Tacheles Rechtsprechungsticker KW 42/2017

1.   Entscheidungen des Bundessozialgerichts vom 12.10.2017 zur Grundsicherung für Arbeitssuchende (SGB II) und Angelegenheiten des Arbeitsförderungsrechts (SGB III)

1.1 – BSG, Urteil vom 12.10.2017 – B 4 AS 37/16 R

Arbeitslosengeld II – Regelbedarf – Höhe bei gemischter Bedarfsgemeinschaft mit Leistungen nach dem AsylbLG beziehendem Ehegatten – kein Anspruch auf Leistungen in Höhe des Regelbedarfs für alleinstehende Leistungsberechtigte

Kurzfassung
Die Entscheidung des 14. Senats des BSG vom 6.10.2011 – B 14 AS 171/10 R – zu § 20 Abs 3 SGB II in der bis zum 31.12.2010 geltenden Fassung ist auf den hier maßgeblichen Zeitraum nicht übertragbar.

Nach der Angleichung der Leistungen zum 1.1.2011 ist § 20 Abs 4 SGB II analog jedenfalls im streitigen Zeitraum des Jahres 2014 auch auf einen SGB II-Leistungsberechtigten anzuwenden, der in Bedarfsgemeinschaft mit einem AsylbLG-Leistungsberechtigten lebt.

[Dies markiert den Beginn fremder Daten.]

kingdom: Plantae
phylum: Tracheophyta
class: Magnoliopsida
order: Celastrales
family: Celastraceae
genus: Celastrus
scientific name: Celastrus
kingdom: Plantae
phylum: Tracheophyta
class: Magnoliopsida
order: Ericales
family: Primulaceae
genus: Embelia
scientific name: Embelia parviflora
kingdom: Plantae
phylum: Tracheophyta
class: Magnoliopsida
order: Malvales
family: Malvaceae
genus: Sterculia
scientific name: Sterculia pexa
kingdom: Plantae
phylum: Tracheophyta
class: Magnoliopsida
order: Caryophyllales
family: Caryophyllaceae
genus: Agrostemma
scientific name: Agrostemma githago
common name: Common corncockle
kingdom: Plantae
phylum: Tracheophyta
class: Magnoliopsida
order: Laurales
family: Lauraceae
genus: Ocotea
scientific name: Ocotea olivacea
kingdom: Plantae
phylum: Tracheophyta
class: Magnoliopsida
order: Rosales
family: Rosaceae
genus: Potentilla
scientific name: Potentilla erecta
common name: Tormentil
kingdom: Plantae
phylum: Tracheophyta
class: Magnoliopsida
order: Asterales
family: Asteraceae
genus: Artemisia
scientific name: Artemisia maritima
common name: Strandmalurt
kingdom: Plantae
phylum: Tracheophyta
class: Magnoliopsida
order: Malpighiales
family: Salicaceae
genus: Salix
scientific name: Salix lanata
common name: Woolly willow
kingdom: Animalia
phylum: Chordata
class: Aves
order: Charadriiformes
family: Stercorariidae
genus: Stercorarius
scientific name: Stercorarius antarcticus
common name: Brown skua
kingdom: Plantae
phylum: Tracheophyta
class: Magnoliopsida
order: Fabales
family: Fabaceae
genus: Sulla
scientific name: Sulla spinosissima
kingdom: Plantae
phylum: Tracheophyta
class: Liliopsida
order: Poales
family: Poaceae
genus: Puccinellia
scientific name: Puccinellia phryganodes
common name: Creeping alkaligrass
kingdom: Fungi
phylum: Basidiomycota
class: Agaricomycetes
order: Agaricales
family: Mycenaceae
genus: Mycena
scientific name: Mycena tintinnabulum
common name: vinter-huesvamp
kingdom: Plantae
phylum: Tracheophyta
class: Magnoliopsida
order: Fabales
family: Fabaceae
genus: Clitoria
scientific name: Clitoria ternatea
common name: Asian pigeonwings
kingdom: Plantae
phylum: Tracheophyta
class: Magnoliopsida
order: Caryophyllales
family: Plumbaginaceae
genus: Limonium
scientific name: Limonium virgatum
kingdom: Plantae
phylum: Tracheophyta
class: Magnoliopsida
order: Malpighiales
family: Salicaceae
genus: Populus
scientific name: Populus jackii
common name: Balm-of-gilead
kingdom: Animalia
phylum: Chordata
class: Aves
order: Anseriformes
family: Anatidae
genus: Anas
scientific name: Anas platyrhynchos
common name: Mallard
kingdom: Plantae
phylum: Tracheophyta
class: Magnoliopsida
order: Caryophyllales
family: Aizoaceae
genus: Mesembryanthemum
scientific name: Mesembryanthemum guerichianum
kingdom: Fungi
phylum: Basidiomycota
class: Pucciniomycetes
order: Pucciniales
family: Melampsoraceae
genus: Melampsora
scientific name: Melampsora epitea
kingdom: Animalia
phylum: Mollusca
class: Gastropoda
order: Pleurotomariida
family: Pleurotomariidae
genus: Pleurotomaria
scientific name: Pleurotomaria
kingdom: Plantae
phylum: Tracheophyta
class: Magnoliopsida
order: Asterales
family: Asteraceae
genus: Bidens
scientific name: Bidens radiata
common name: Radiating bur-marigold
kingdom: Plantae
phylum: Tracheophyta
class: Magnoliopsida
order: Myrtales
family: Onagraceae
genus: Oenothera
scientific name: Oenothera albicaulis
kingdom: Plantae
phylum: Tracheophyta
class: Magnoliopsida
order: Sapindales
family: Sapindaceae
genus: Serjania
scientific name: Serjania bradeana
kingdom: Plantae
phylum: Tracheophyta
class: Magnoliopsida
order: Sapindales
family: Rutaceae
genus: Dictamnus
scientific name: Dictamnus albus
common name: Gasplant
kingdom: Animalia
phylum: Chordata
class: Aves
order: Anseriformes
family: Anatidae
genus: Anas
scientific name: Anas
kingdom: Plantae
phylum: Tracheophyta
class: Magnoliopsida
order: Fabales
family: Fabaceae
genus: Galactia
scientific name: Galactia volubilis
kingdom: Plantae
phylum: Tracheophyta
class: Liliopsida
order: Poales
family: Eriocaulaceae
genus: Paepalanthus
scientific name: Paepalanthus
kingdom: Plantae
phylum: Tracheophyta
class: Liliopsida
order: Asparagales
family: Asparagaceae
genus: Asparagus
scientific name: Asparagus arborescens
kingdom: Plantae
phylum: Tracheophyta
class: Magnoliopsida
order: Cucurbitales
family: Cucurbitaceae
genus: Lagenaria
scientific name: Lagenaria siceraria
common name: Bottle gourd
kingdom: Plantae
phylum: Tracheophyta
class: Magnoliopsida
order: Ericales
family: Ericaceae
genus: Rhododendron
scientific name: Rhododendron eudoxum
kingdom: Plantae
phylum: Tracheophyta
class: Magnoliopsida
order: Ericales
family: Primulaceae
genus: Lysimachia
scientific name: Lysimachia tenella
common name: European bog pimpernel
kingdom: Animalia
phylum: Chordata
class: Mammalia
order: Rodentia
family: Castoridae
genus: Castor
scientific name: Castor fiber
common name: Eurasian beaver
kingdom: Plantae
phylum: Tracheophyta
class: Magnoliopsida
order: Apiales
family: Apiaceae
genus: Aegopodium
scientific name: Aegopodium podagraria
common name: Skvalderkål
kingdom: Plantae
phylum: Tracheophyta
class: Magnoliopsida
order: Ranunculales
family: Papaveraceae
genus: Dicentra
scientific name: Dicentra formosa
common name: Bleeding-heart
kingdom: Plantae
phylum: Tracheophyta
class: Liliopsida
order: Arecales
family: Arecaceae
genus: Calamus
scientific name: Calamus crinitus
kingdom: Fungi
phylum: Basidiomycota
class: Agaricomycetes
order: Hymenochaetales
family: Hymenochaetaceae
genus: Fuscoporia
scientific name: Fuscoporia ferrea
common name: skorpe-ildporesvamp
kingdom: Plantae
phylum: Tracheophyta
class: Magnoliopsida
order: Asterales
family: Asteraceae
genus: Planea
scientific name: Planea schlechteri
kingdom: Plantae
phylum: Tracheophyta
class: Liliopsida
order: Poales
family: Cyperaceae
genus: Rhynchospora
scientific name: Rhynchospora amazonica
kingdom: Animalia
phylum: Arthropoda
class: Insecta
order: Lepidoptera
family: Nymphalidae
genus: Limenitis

Quelle: juris.bundessozialgericht.de

1.2 – BSG, Urteil vom 12.10.2017 – B 4 AS 19/16 R

Grundsicherung für Arbeitsuchende – Vermögensberücksichtigung – besondere Härte – Ansparung aus der Regelleistung – Verwertung einer Kapitallebensversicherung

Leitsatz (Redakteur)
1. Die Verwertung der Lebensversicherung, deren Substanzwert aus „nicht benötigten Hilfeleistungen“ herrührt, bedeutet für den Kläger keine besondere Härte.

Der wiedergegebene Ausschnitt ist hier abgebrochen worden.